Kendinize güveninizi arttırmanız, yaşamda her şeyi başaracak güce sahip olduğunuzu bazen göstermeyebilir. Kendinize güven duygunuzun çok daha ötesinde bulunan bir güç vardır: Evrenin sahibine güvenip, ona sığınmak. "İnsana dayanma ölür; ağaca dayanma kurur" diye boşuna söylenmemiştir. Her canlı, mutlaka ölümü tadacaksa ve her canlı aciz duruma düşme potansiyeline sahipse; o zaman tüm acizliklerden münezzeh, ölümsüz olan Evrenin Sahibine güvenmek gerekmektedir. Bu güven ve sığınma, fırtınalı hatta kasırgalı bir günde, dalgaların gemilerin yüksekliğini aştığı bir zamanda, bir geminin limana sığınmasına elbette ki benzemez. Çok daha büyük ve güçlü bir duygudur. Bu sığınma, insanın asla kendisini kötü hissetmeyeceği gerçek mecrasına kavuştuğu bir sığınmadır. (s: 65)


Hastalığı düşüncelerimizde yok ederken ne kadar hızlı ve kararlı davranırsak o kadar etkili sonuç alırız. Eğer hastalığı düşünerek zihnimize sokuyorsak, tam tersi ondan kurtulmak içinde öncelikle onu düşüncelerimizde yok etmeliyiz. Düşüncede yok edilmeyen, gerçek hayatta asla yok edilemez. Çünkü düşüncelerimiz gerçek hayata doğacak eylemlerimizin anasıdır. (s: 92)


Bu yok etme anlarında hastalığı tamamen ortadan kaldırmak için, "Ben bu  hastalığımı reddediyorum. Artık onu bedenim, zihnim ve ruhumda kesinlikle kabul etmiyorum" diyerek bunu bir iç telkin haline getirip her gün ve belirlenen zamanlarda söylemek son derece yararlı olacaktır.  Bu hastalık, sebebi bilinmeyen yorgunluk ya da ağır depresyon içinse telkin bu hastalıklara göre düzenlenir. Telkinle birlikte insan değiştirmek istediği hastalık halinin tam tersi olan olumlu ruh ve beden halini hayal gücünü kullanarak zihninde oluşturmalıdır. (s:92)

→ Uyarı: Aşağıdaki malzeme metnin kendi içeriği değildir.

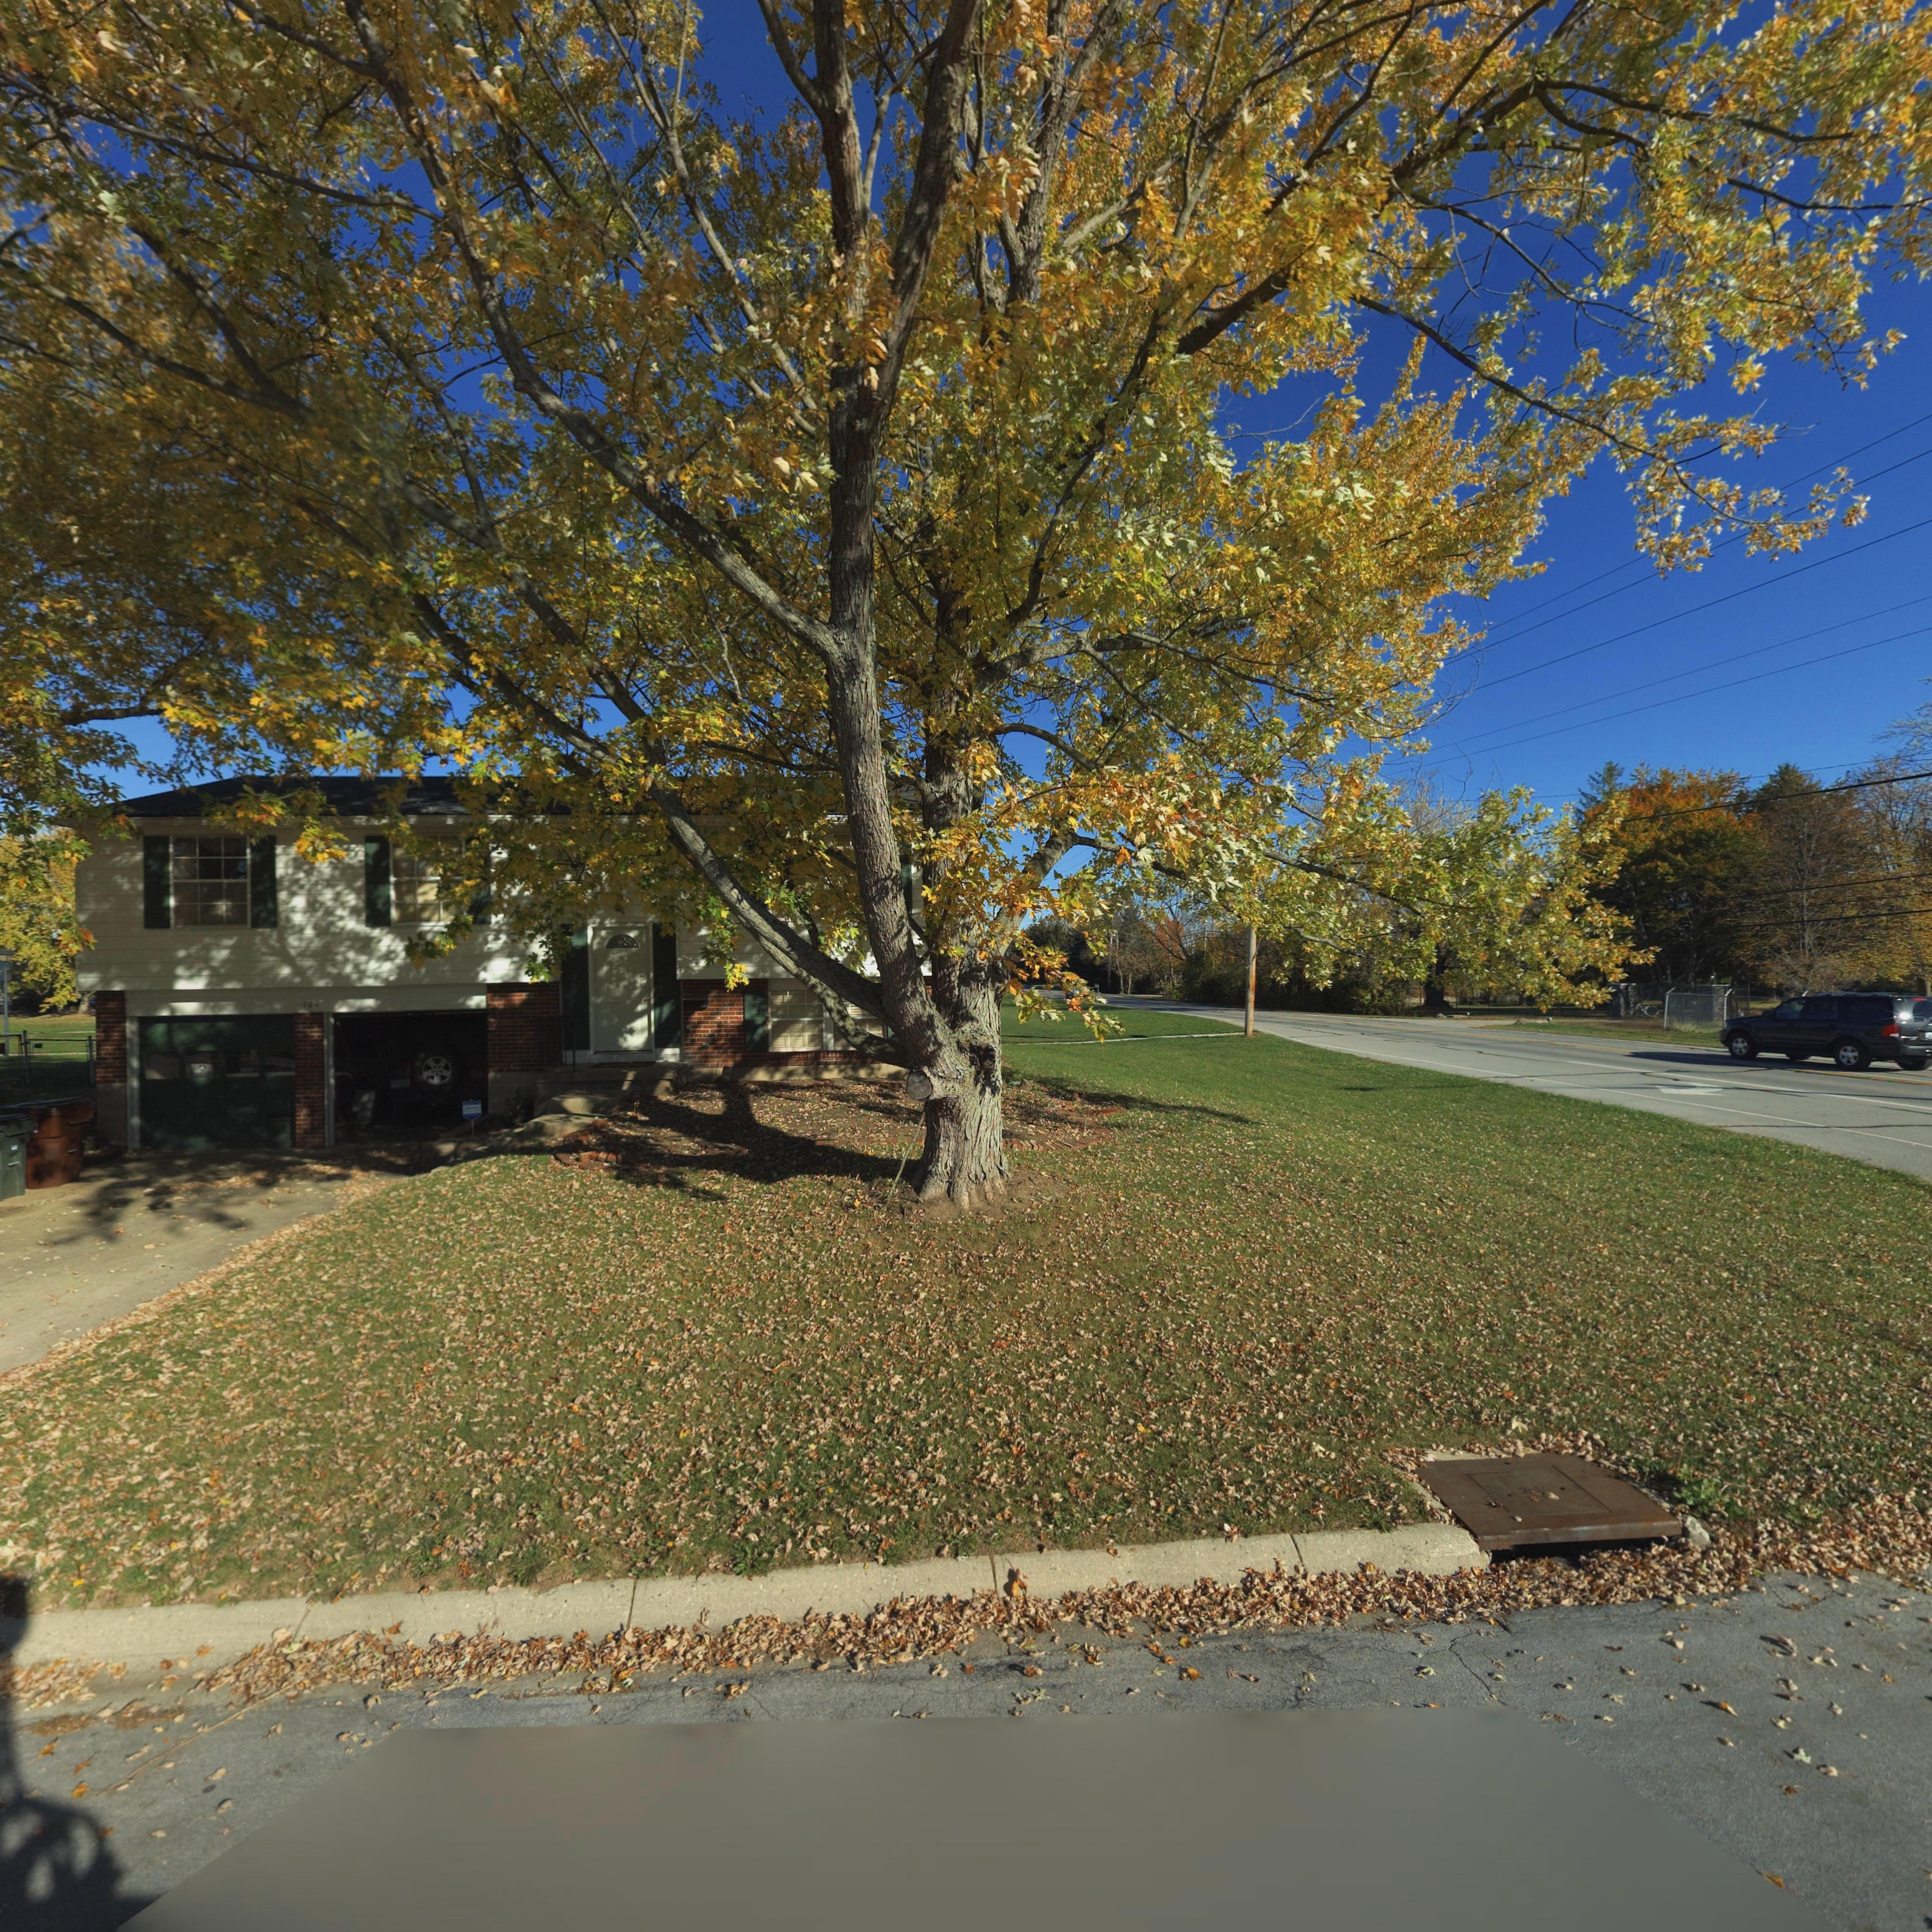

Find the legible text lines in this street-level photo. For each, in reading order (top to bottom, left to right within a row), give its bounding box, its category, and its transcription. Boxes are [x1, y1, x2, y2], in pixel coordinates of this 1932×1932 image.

(Nesil Yayınları, 2011, 176 sayfa)




KİTABIN ARKA KAPAĞINDAN:

İnsanoğlu, yaşadığı küçük bir olaydan ya da duyduğu bir sözden fazlasıyla etkilenmekte ve bu etkiyi zihninin ötesine rahatlıkla taşıyabilmektedir. Mutlu-mutsuz olmak veya başarılı-başarısız olmak gibi hayatımıza dair tüm haller, zihnimizi nasıl kullandığımızla ilgilidir. Bu yüzden, yaşanmış hikâyeler zihnimizi kullanmayı öğrenmede bize son derece etkili ipuçları verecektir. 



Bu kitap üç hikâyeden oluşuyor: “Başka Hayatlara Katkı Yapmanın Gücü”, “Hastalığı Reddetmenin ve Susmanın Gücü” ve “Affetmenin Gücü”. 



Bu hikâyelerde, kayıplar kazançlara, hüzünler sevinçlere, imkânsız olaylar gerçeğe, çaresizlikler çareye, hastalıklar şifaya dönüşüyor. Bütün hikâyelerin omurgası olan “Olumlu Düşünme Modeli”, tükendiğini zannedenlerin hayata sımsıkı sarılmasını sağlıyor.